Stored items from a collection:
----------
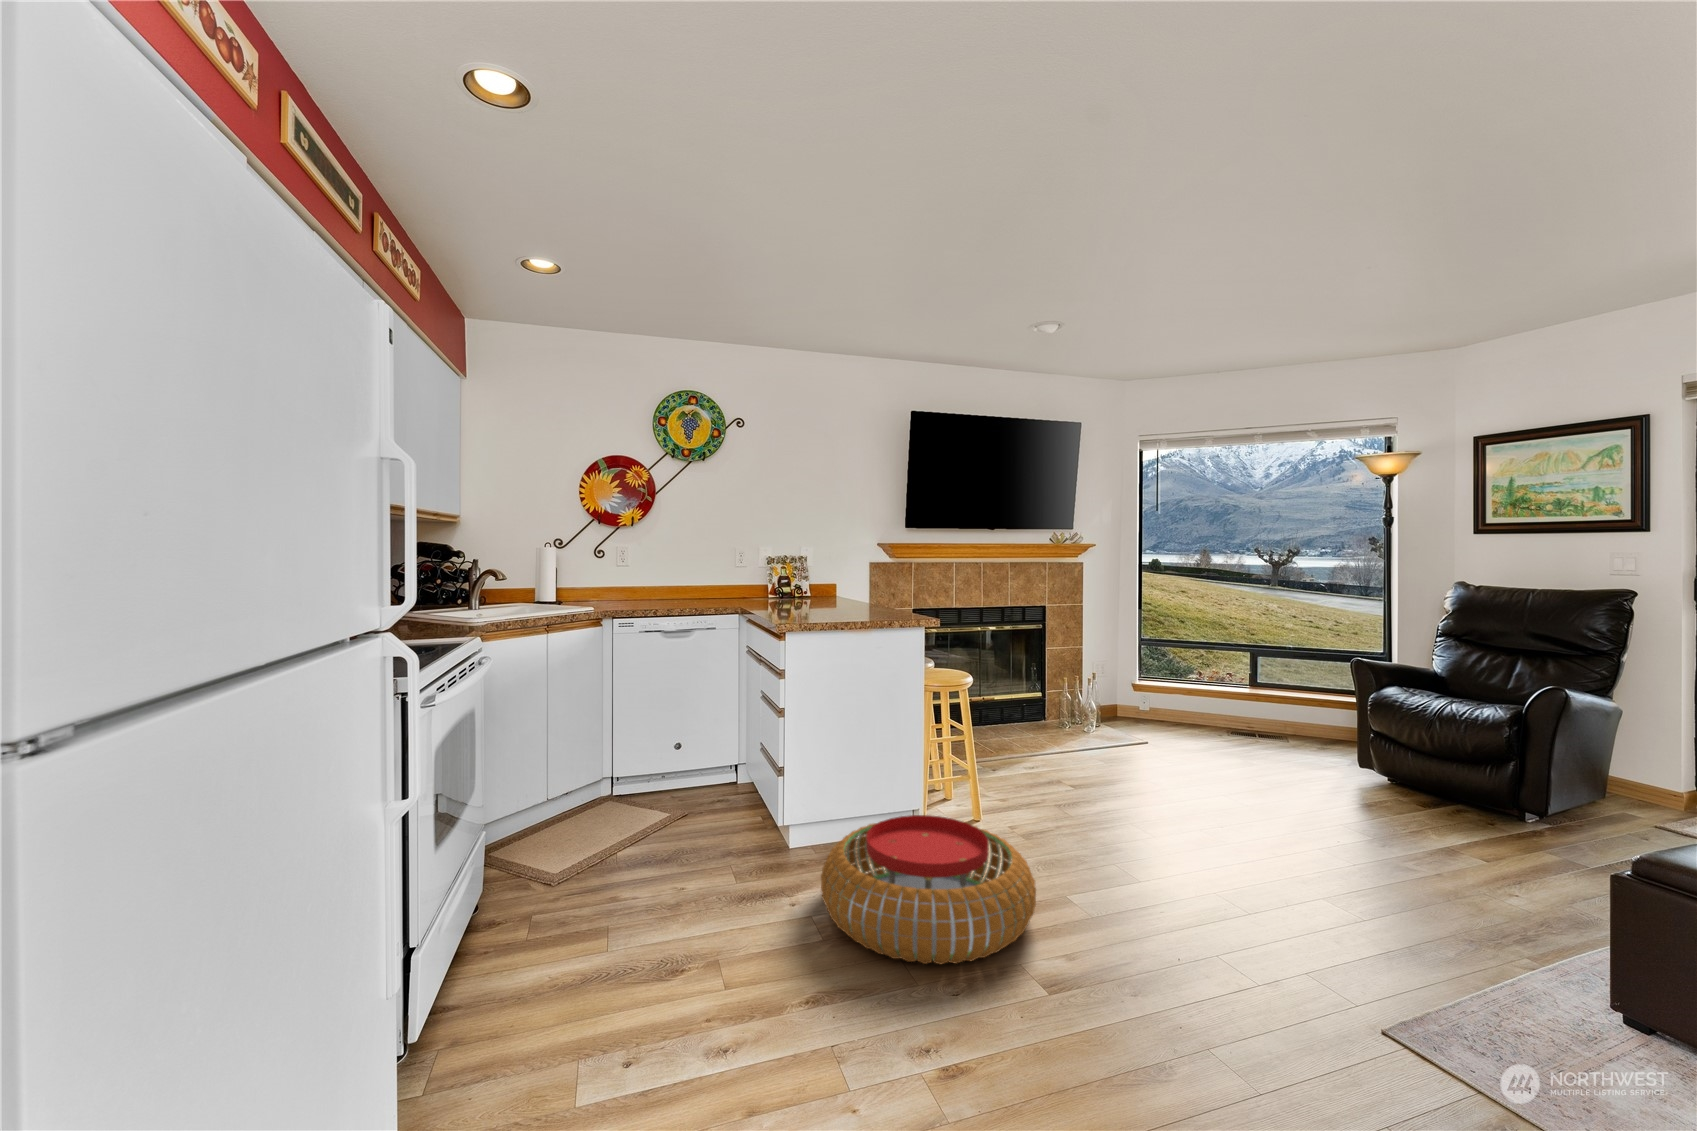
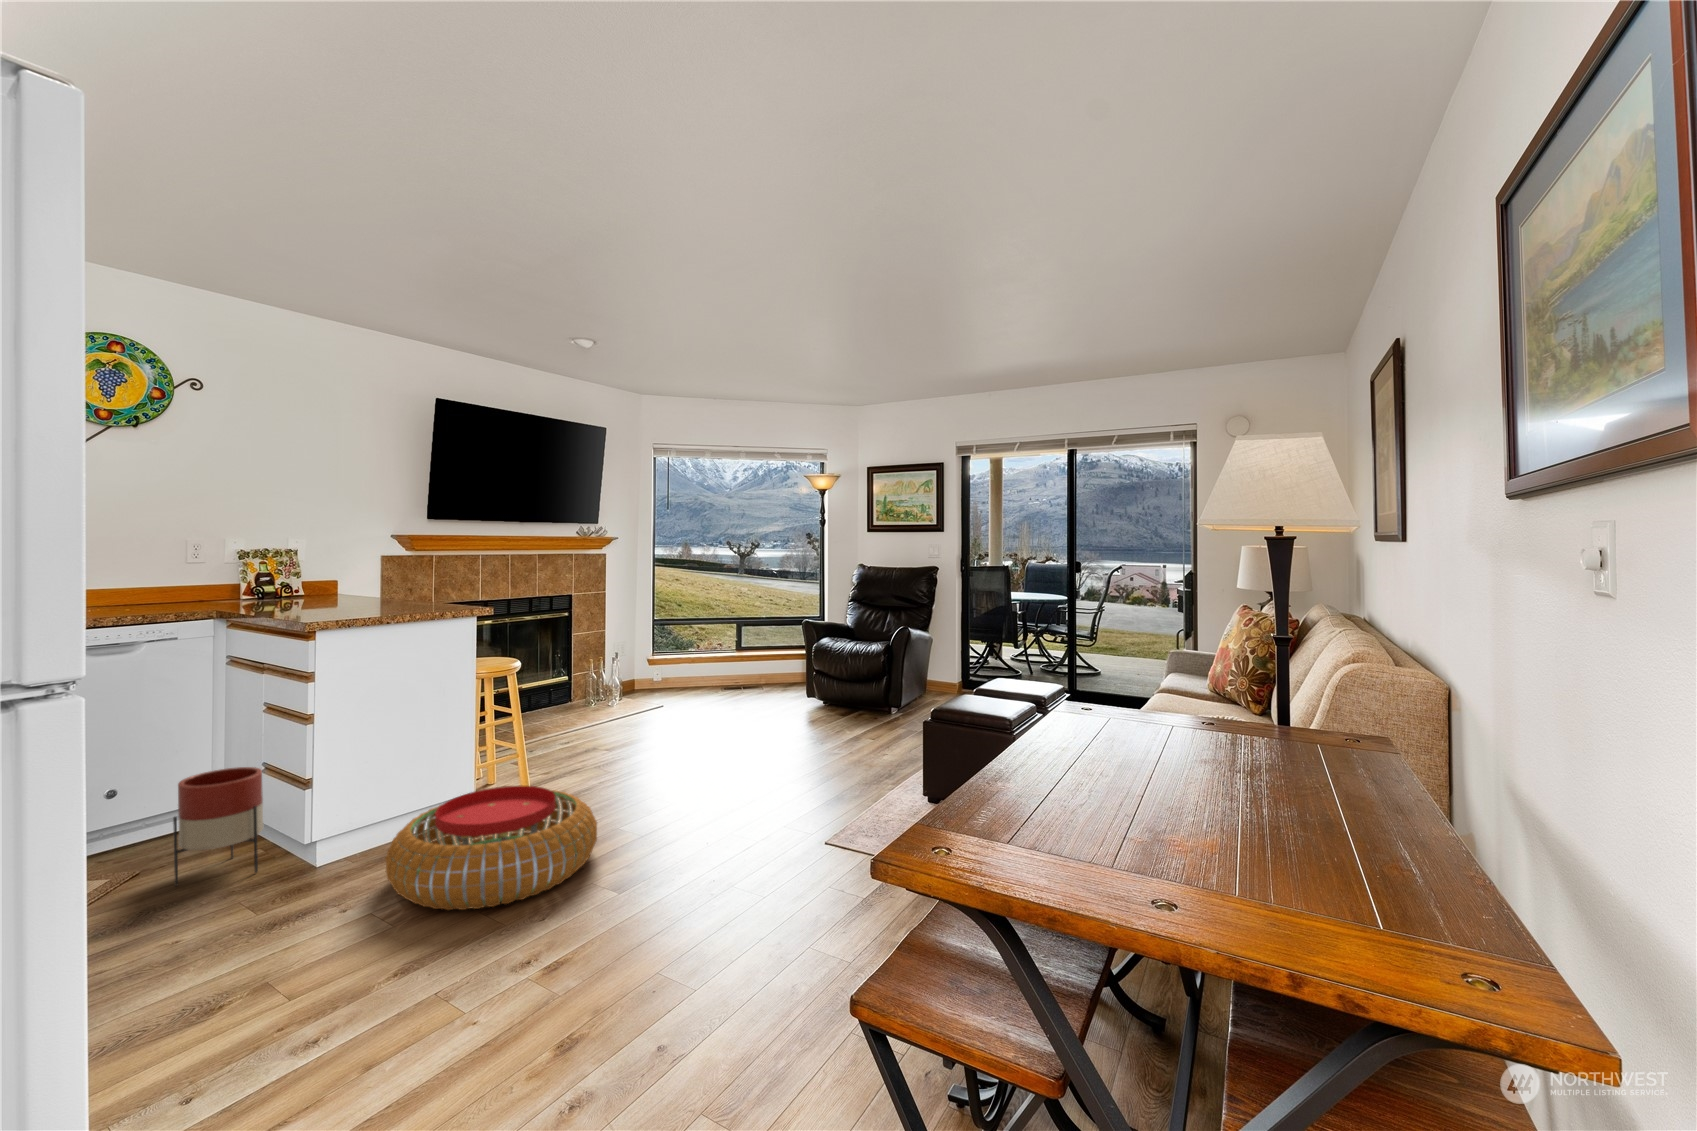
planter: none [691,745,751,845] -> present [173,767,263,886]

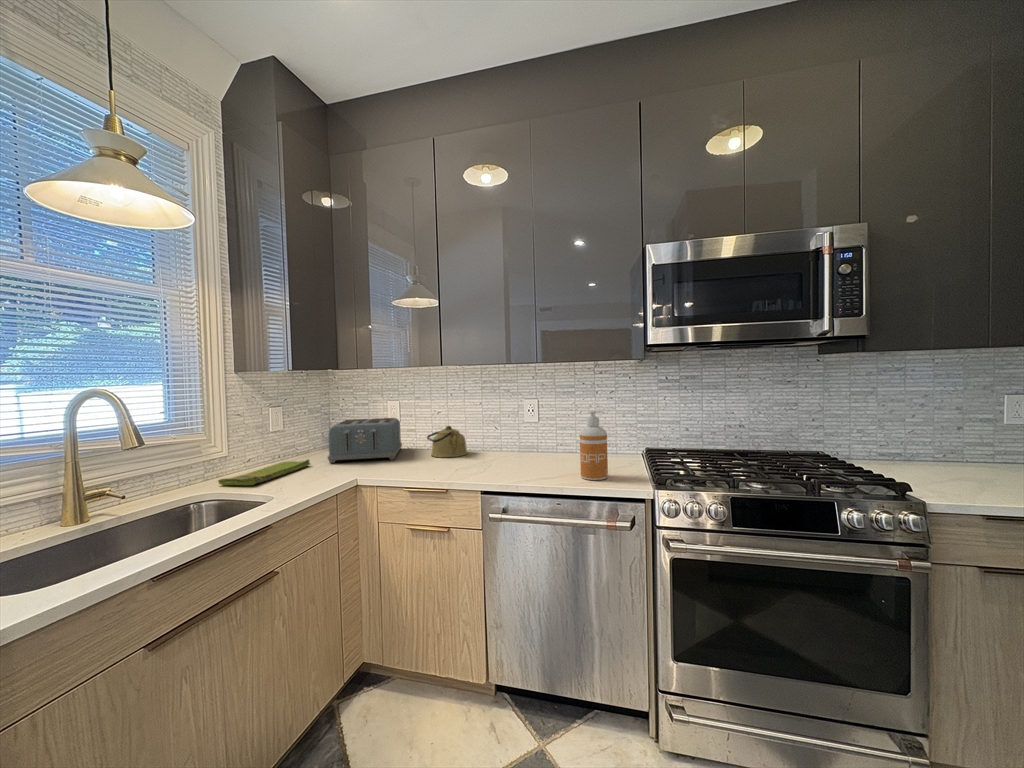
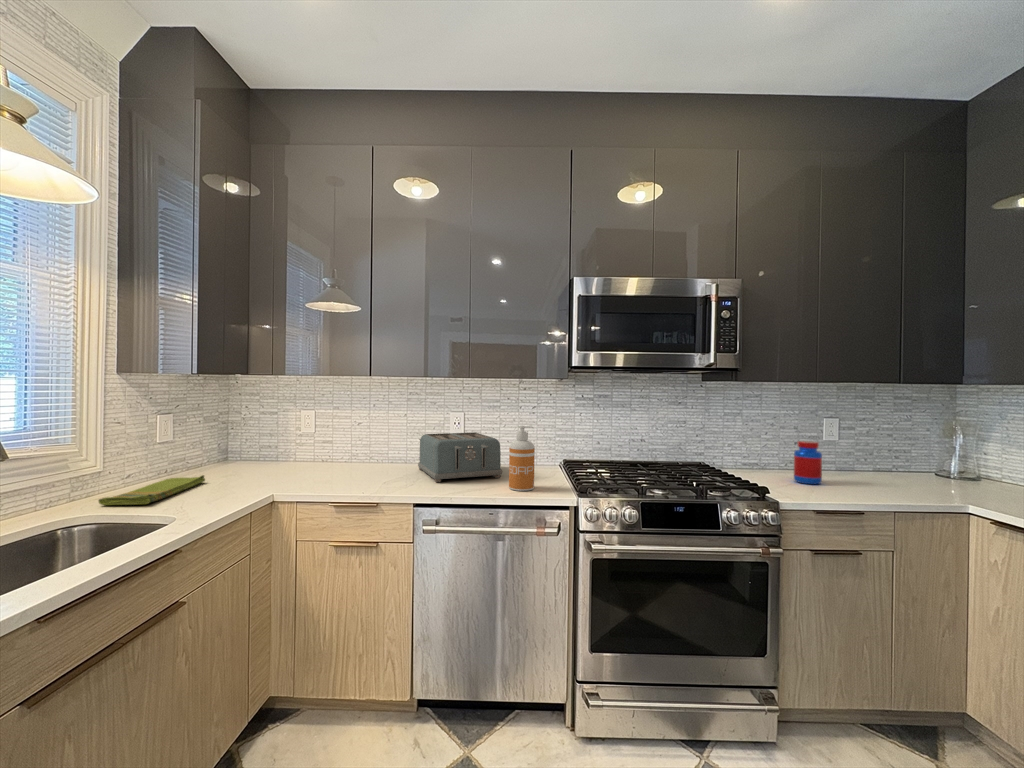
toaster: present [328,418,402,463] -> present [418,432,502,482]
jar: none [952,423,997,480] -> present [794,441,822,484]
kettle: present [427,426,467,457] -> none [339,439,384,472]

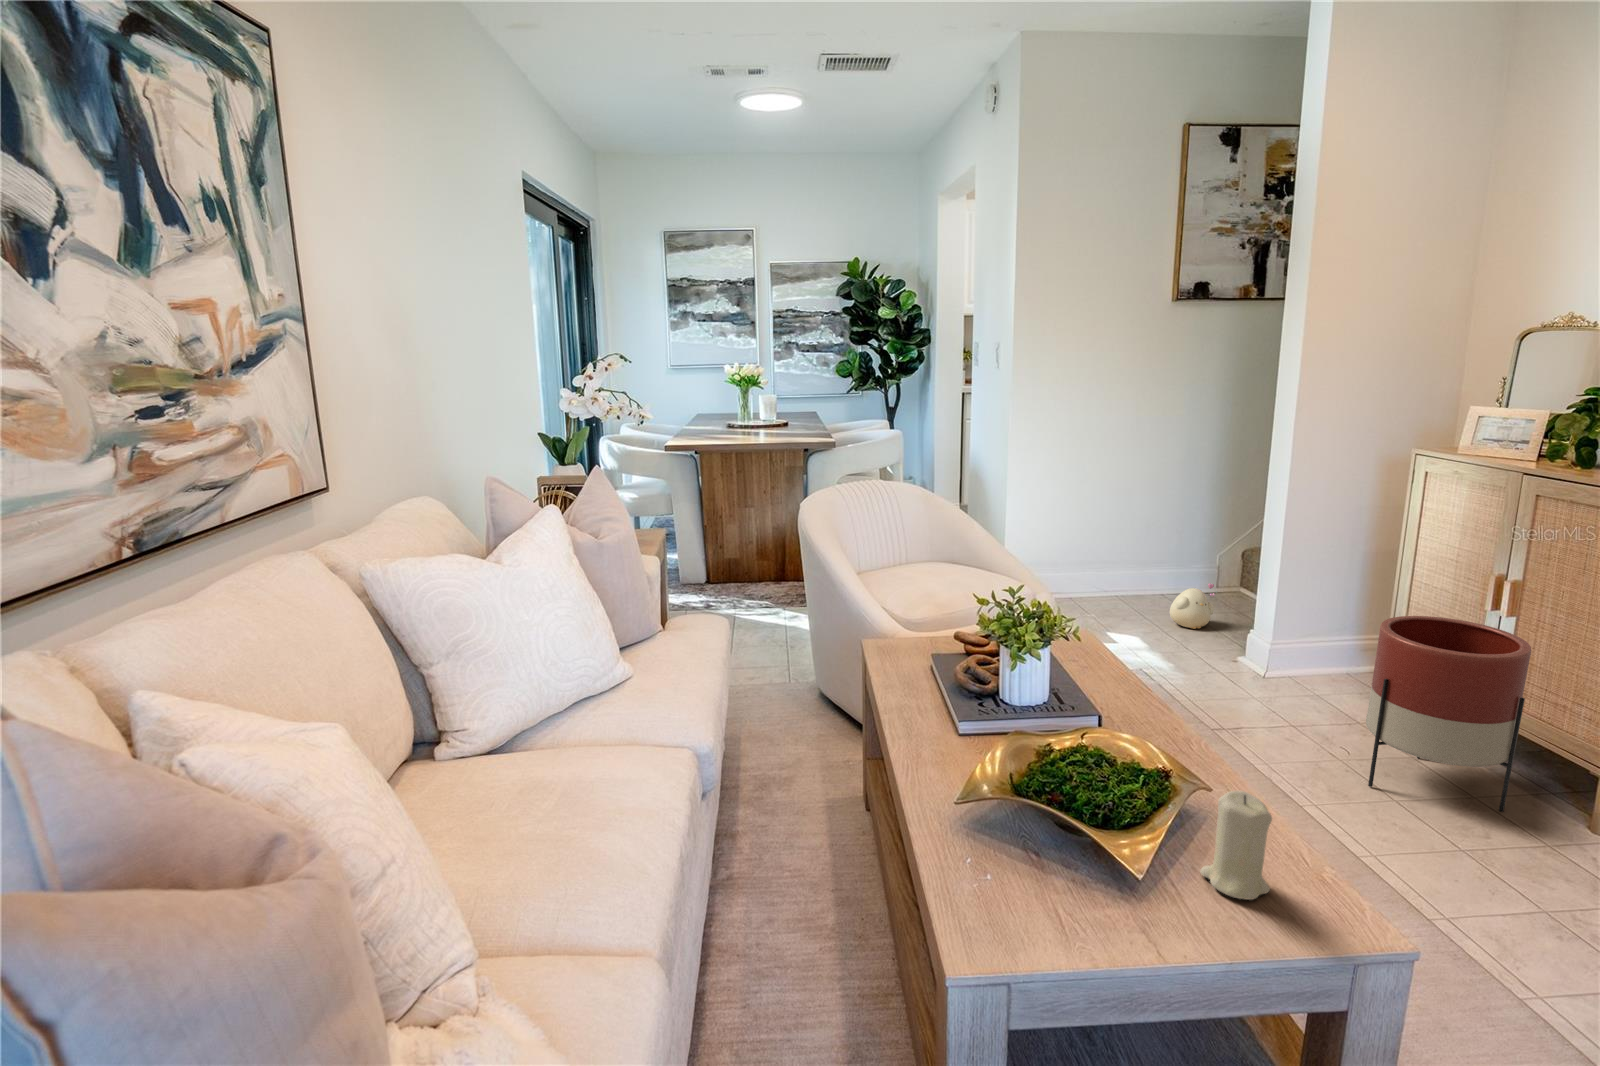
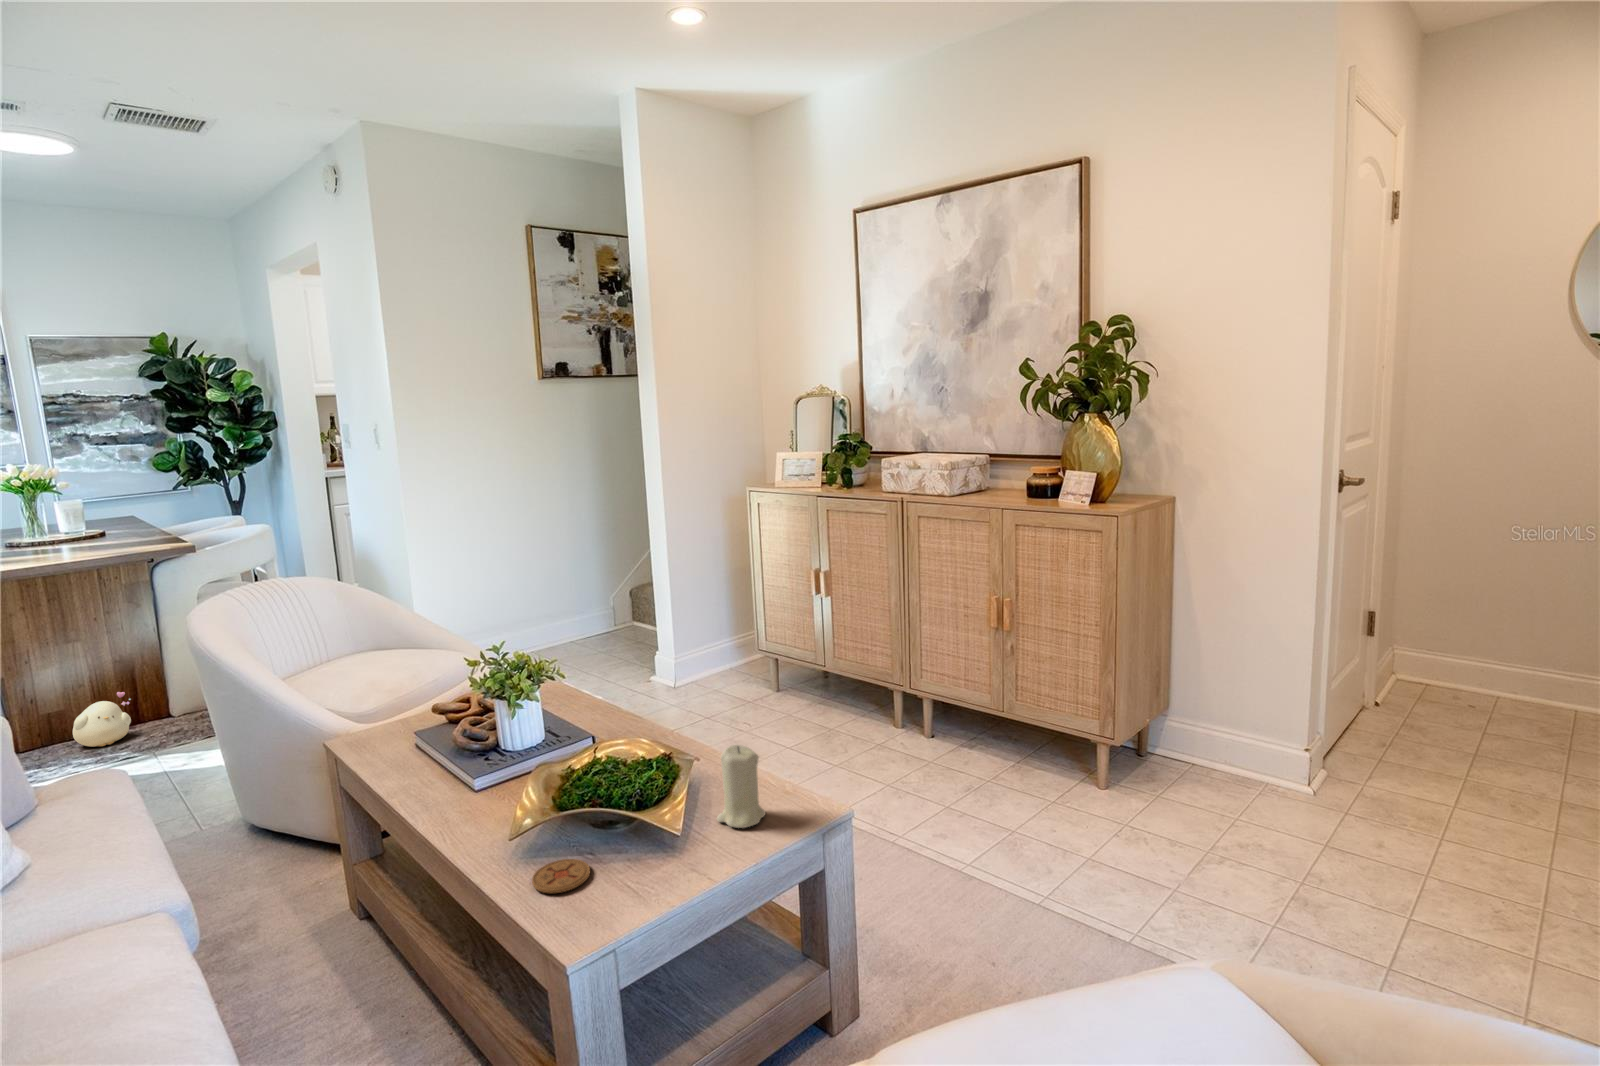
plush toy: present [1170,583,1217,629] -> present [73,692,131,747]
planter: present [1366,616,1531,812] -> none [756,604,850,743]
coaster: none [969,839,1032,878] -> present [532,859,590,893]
----------
Problem to work on:
Produce a verbatim copy of every entry, excluding pictures.

Worked solution:
planter: none [691,745,751,845] -> present [173,767,263,886]

toaster: present [328,418,402,463] -> present [418,432,502,482]
jar: none [952,423,997,480] -> present [794,441,822,484]
kettle: present [427,426,467,457] -> none [339,439,384,472]

plush toy: present [1170,583,1217,629] -> present [73,692,131,747]
planter: present [1366,616,1531,812] -> none [756,604,850,743]
coaster: none [969,839,1032,878] -> present [532,859,590,893]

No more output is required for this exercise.